▶ _Exercise goal_: The answer must be every line from the entries below that includes "objet".
══ Dataset
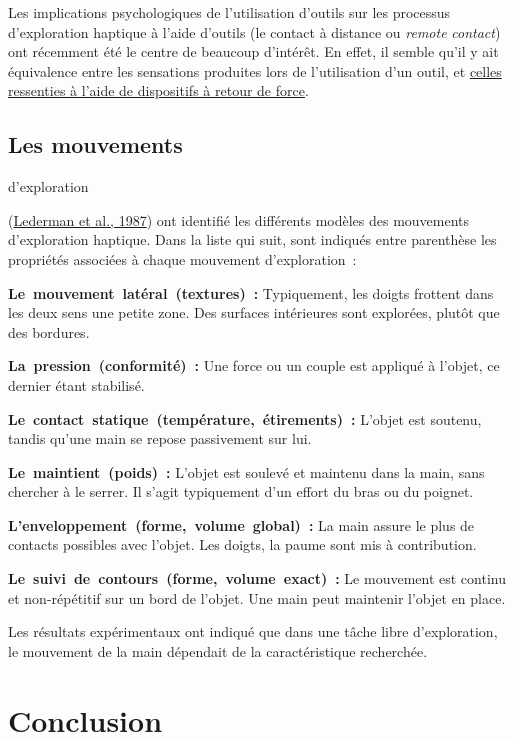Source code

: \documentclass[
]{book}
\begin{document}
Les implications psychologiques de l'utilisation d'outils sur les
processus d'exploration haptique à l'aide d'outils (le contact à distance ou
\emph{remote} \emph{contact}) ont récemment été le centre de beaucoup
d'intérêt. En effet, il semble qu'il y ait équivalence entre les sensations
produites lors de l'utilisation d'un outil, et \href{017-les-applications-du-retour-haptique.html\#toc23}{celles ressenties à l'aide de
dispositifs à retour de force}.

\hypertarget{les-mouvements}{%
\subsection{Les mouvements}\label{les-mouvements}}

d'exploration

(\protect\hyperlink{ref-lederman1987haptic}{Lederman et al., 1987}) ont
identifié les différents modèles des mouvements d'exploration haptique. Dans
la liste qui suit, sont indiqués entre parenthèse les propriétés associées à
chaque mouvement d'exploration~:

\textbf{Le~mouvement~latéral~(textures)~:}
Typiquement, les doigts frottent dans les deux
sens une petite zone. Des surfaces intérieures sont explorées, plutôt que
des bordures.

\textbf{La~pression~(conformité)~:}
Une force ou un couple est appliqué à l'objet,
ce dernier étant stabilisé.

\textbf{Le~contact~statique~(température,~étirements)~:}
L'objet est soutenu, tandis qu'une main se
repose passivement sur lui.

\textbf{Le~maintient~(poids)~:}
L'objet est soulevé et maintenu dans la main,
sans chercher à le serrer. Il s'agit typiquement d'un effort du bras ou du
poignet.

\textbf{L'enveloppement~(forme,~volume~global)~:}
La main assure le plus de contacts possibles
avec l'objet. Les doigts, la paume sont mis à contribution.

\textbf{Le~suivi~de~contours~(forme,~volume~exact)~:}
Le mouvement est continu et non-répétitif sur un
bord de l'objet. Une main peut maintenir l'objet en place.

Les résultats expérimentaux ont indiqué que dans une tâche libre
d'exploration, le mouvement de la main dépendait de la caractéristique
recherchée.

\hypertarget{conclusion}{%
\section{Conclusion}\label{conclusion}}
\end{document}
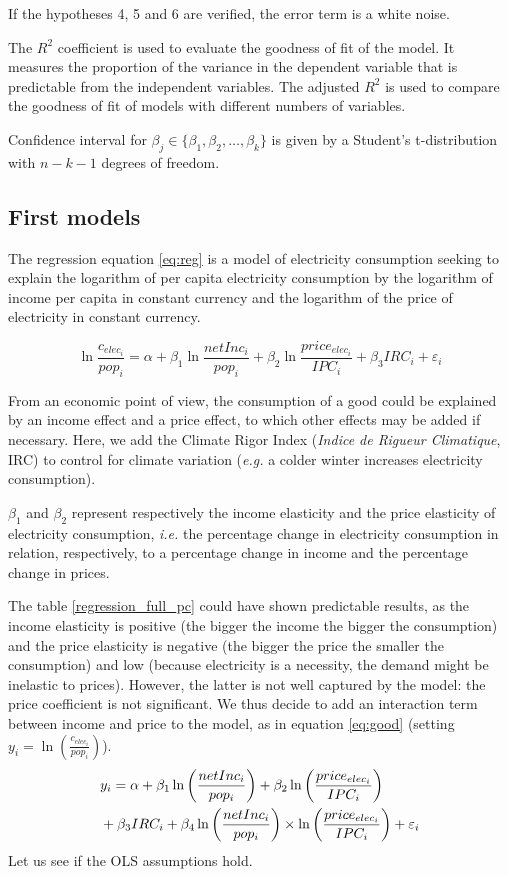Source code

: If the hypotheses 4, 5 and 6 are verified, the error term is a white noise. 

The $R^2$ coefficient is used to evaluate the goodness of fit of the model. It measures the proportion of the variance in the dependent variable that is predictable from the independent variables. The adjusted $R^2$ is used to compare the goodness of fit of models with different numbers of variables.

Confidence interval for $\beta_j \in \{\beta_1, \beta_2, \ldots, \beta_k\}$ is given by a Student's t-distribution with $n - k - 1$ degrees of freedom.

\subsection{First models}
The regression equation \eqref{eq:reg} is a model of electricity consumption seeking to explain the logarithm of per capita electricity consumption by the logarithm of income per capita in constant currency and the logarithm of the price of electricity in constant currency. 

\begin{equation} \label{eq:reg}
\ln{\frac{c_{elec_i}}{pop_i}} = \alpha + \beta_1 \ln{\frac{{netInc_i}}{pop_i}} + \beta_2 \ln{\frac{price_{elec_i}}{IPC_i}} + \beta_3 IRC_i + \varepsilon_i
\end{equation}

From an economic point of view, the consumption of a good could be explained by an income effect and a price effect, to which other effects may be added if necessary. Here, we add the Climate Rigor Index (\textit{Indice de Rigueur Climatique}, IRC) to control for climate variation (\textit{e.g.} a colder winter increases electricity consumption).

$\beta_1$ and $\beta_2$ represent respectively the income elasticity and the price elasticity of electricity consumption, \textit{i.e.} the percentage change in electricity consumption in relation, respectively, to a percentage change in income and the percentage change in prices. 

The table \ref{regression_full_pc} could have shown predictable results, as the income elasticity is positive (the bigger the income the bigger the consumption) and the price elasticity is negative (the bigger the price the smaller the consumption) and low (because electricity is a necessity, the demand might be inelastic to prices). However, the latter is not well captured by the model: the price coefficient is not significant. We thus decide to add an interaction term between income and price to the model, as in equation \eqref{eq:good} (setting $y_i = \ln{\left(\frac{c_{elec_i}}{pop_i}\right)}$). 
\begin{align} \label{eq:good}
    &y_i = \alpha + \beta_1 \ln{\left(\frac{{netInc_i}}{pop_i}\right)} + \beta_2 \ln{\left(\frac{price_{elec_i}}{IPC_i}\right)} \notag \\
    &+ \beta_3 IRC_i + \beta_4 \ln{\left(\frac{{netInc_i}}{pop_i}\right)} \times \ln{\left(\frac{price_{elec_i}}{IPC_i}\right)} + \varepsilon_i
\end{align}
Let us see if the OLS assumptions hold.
════
▶ _Completed task_:
Une force ou un couple est appliqué à l'objet,
L'objet est soutenu, tandis qu'une main se
L'objet est soulevé et maintenu dans la main,
avec l'objet. Les doigts, la paume sont mis à contribution.
bord de l'objet. Une main peut maintenir l'objet en place.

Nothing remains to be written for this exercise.